> **Required work**
Search each line of the data for the word "profileData"; copy every line where it is found.

> **Dataset records**
+ + + + +

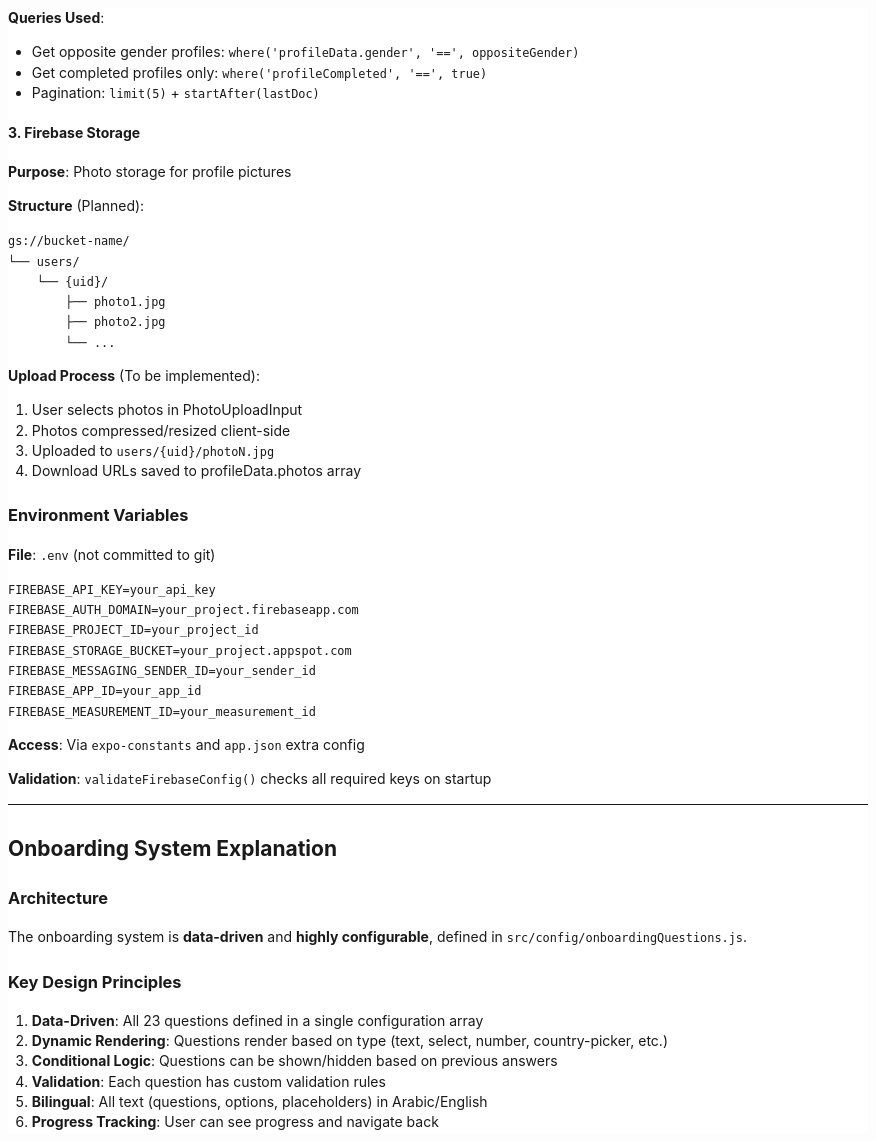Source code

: **Queries Used**:
- Get opposite gender profiles: `where('profileData.gender', '==', oppositeGender)`
- Get completed profiles only: `where('profileCompleted', '==', true)`
- Pagination: `limit(5)` + `startAfter(lastDoc)`

#### 3. Firebase Storage
**Purpose**: Photo storage for profile pictures

**Structure** (Planned):
```
gs://bucket-name/
└── users/
    └── {uid}/
        ├── photo1.jpg
        ├── photo2.jpg
        └── ...
```

**Upload Process** (To be implemented):
1. User selects photos in PhotoUploadInput
2. Photos compressed/resized client-side
3. Uploaded to `users/{uid}/photoN.jpg`
4. Download URLs saved to profileData.photos array

### Environment Variables
**File**: `.env` (not committed to git)

```env
FIREBASE_API_KEY=your_api_key
FIREBASE_AUTH_DOMAIN=your_project.firebaseapp.com
FIREBASE_PROJECT_ID=your_project_id
FIREBASE_STORAGE_BUCKET=your_project.appspot.com
FIREBASE_MESSAGING_SENDER_ID=your_sender_id
FIREBASE_APP_ID=your_app_id
FIREBASE_MEASUREMENT_ID=your_measurement_id
```

**Access**: Via `expo-constants` and `app.json` extra config

**Validation**: `validateFirebaseConfig()` checks all required keys on startup

---

## Onboarding System Explanation

### Architecture

The onboarding system is **data-driven** and **highly configurable**, defined in `src/config/onboardingQuestions.js`.

### Key Design Principles

1. **Data-Driven**: All 23 questions defined in a single configuration array
2. **Dynamic Rendering**: Questions render based on type (text, select, number, country-picker, etc.)
3. **Conditional Logic**: Questions can be shown/hidden based on previous answers
4. **Validation**: Each question has custom validation rules
5. **Bilingual**: All text (questions, options, placeholders) in Arabic/English
6. **Progress Tracking**: User can see progress and navigate back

+ + + + +

> **Answer space**
- Get opposite gender profiles: `where('profileData.gender', '==', oppositeGender)`
4. Download URLs saved to profileData.photos array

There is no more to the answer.